Il acquiesça, son expression s’adoucissant. « Les pages blanches, c’est bien. Ça veut dire que tu peux écrire l’histoire que tu veux. »
Ses mots résonnèrent en moi de façon inattendue, et je me demandai quelle histoire il voulait pour lui-même, piégé comme il semblait l’être dans le sanctuaire de football de Greenhill.
« Bref, » dit-il, rompant le silence, « je devrais probablement te laisser rentrer avant que ton père ne lance une expédition de secours. »
« Oui, ce serait mieux, » dis-je en me levant et en époussetant l’herbe sur mon jean.

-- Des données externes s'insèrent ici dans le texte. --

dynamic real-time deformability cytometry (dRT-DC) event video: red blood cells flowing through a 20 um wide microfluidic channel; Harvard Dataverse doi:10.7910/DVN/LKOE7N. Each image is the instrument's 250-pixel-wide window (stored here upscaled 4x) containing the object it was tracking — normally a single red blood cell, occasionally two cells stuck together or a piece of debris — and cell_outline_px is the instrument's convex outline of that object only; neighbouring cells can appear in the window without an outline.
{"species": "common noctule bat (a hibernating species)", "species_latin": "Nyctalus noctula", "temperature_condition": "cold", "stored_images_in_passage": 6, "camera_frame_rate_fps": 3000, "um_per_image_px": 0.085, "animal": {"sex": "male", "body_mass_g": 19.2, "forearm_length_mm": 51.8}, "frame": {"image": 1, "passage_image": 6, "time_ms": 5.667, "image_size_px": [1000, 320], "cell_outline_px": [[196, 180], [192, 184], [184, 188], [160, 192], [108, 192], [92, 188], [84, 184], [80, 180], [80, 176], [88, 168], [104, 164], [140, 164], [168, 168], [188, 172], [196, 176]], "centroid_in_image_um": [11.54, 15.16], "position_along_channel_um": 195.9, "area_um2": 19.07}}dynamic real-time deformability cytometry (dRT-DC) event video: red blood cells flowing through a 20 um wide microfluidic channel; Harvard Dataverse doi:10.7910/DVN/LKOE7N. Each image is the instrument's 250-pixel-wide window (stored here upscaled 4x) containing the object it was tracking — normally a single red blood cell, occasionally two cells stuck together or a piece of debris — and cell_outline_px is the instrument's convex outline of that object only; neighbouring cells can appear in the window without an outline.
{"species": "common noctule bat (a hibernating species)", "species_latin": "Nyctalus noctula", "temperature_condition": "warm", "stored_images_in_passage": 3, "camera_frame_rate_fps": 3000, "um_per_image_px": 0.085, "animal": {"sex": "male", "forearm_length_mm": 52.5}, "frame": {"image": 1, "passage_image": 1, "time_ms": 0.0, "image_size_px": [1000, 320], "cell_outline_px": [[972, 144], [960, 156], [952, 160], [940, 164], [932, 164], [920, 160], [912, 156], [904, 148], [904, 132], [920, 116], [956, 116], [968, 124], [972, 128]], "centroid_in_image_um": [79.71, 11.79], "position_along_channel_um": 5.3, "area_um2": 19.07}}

Il me tendit la main, sa paume chaude et rugueuse contre la mienne tandis qu’il m’aidait à me relever. Mon cœur manqua un battement sans raison apparente.
« À plus, Barnes, » dit-il en faisant tourner le ballon de football dans ses mains.

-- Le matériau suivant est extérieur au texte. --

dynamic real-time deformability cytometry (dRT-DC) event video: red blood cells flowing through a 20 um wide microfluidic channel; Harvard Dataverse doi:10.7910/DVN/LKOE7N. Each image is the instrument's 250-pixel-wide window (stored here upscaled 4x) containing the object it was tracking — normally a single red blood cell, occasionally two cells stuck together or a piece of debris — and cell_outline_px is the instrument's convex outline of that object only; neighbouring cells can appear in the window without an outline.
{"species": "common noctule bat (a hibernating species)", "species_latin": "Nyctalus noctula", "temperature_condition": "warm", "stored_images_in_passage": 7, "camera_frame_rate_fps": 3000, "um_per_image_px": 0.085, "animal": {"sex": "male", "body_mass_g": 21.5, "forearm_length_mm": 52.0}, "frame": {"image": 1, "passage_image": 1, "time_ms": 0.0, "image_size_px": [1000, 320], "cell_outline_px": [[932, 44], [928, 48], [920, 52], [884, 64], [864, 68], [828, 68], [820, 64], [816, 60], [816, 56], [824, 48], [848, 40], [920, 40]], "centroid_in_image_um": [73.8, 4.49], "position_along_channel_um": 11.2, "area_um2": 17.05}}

« À plus, Carter, » répondis-je en me dirigeant vers le bord du terrain.
Alors que je m’éloignais, je me retournai. Il était toujours là, debout, me regardant avec ce sourire en coin. Pour la première fois depuis mon arrivée à Greenhill, je ressentis une mince lueur d’espoir. Peut-être que cet endroit n’était pas si mal, après tout.
Et si Will Carter avait un rôle à jouer dans cette page blanche qui m’appartenait... eh bien, je n’excluais rien.